Recent work has demonstrated pro-oncogenic functions of the transcription factor CCAAT box/enhancer-binding protein β (C/EBPβ) in various tumors, implicating C/EBPβ as an interesting target for the development of small-molecule inhibitors. We have previously discovered that the sesquiterpene lactone Helenalin acetate, a natural compound known to inhibit NF-κB, is a potent C/EBPβ inhibitor. We have now examined the inhibitory mechanism of Helenalin acetate in more detail. We demonstrate that Helenalin acetate is a significantly more potent inhibitor of C/EBPβ than of NF-κB. Our work shows that Helenalin acetate inhibits C/EBPβ by binding to the N-terminal part of C/EBPβ, thereby disrupting the cooperation of C/EBPβ with the co-activator p300. C/EBPβ is expressed in several isoforms from alternative translational start codons. We have previously demonstrated that Helenalin acetate selectively inhibits only the full-length (liver-enriched activating protein* (LAP*)) isoform but not the slightly shorter (LAP) isoform.
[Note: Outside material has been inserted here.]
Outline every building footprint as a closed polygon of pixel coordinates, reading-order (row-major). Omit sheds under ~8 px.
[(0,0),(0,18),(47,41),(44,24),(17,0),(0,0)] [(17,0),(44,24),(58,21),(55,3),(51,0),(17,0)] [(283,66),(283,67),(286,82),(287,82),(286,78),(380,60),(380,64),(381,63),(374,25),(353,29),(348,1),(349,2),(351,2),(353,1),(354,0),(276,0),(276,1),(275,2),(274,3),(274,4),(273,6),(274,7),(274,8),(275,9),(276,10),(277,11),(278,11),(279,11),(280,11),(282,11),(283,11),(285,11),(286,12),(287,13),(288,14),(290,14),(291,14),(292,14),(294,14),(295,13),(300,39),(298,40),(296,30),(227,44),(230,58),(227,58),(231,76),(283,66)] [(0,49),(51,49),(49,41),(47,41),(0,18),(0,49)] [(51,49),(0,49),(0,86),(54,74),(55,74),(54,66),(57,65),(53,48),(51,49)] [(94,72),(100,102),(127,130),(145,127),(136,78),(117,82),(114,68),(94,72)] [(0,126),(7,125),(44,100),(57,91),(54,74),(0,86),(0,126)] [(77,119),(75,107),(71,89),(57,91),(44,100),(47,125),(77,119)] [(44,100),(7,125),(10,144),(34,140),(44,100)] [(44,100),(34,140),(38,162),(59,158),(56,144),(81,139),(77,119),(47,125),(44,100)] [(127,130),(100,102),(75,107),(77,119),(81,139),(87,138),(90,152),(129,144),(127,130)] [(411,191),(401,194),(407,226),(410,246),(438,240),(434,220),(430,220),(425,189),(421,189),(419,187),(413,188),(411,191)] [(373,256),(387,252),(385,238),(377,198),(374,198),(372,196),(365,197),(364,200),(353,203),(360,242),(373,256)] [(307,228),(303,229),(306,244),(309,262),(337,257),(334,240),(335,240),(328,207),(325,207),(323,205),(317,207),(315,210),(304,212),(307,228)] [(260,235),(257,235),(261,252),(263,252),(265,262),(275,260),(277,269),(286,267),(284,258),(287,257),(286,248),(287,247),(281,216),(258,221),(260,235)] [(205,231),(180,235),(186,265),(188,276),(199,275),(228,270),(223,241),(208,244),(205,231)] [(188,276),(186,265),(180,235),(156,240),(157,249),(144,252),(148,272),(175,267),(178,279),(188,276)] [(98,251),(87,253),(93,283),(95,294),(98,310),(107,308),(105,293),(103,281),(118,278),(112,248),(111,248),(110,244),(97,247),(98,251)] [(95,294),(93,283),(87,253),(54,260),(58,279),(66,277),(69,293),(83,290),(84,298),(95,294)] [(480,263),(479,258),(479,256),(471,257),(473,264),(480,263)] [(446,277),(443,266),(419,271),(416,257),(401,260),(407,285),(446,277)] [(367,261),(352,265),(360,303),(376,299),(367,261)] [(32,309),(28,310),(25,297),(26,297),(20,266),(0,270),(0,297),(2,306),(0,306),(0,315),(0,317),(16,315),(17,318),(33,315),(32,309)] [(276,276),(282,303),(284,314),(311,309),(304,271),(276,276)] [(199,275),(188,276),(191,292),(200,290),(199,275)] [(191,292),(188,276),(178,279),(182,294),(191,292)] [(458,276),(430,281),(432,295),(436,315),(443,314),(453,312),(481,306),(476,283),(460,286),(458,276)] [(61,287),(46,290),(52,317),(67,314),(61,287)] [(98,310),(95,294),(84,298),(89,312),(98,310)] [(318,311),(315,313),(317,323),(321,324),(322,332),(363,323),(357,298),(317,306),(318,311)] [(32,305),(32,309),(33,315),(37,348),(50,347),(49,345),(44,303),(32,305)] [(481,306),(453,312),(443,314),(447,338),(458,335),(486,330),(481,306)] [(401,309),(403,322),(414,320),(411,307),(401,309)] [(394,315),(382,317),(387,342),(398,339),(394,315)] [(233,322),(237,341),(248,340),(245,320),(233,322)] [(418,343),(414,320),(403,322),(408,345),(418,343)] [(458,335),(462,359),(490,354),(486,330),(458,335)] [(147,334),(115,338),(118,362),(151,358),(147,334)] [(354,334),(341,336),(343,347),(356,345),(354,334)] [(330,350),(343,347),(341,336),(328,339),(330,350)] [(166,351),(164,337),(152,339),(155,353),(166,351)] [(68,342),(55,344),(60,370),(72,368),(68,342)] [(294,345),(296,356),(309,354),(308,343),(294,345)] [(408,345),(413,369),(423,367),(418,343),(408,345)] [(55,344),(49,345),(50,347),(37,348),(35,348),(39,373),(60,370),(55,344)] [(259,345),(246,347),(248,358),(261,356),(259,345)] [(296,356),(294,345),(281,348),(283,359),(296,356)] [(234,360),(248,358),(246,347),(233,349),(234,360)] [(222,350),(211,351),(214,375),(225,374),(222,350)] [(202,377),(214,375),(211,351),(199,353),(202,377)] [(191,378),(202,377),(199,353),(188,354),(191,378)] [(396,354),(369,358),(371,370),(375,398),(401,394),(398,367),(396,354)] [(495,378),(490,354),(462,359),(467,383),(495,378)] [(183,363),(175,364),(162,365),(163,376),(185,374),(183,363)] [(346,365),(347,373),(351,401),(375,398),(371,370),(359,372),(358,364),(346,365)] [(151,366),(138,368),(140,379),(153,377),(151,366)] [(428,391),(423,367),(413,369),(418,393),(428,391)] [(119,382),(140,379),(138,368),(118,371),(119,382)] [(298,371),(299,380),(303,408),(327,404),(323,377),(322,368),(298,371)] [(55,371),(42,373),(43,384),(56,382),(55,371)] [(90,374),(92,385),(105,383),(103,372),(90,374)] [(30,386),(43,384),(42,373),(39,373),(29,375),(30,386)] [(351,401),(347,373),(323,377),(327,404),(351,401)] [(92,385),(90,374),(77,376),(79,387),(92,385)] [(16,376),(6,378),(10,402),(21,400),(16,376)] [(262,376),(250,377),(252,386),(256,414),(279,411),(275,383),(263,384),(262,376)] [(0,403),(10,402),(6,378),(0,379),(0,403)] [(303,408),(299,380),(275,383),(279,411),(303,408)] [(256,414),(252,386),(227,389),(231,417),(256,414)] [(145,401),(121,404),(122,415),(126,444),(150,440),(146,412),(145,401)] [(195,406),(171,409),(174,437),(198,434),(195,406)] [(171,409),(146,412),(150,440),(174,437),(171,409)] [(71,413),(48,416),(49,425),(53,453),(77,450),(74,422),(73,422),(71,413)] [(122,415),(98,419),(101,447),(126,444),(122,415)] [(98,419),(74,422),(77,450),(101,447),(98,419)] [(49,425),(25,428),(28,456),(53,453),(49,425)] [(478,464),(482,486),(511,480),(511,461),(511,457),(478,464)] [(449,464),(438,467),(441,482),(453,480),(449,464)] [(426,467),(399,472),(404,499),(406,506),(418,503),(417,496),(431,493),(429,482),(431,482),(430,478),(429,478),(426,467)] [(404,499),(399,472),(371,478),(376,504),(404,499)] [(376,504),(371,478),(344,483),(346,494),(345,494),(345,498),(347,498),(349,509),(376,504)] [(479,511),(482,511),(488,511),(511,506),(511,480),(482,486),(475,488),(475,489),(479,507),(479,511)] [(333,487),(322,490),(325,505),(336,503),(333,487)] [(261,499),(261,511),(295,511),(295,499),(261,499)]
Consistent with this, Helenalin acetate binds to the LAP* but not to the LAP isoform, explaining why its inhibitory activity is selective for LAP*. Although Helenalin acetate contains reactive groups that are able to interact covalently with cysteine residues, as exemplified by its effect on NF-κB, the inhibition of C/EBPβ by Helenalin acetate is not due to irreversible reaction with cysteine residues of C/EBPβ. In summary, Helenalin acetate is the first highly active small-molecule C/EBPβ inhibitor that inhibits C/EBPβ by a direct binding mechanism. Its selectivity for the LAP* isoform also makes Helenalin acetate an interesting tool to dissect the functions of the LAP* and LAP isoforms.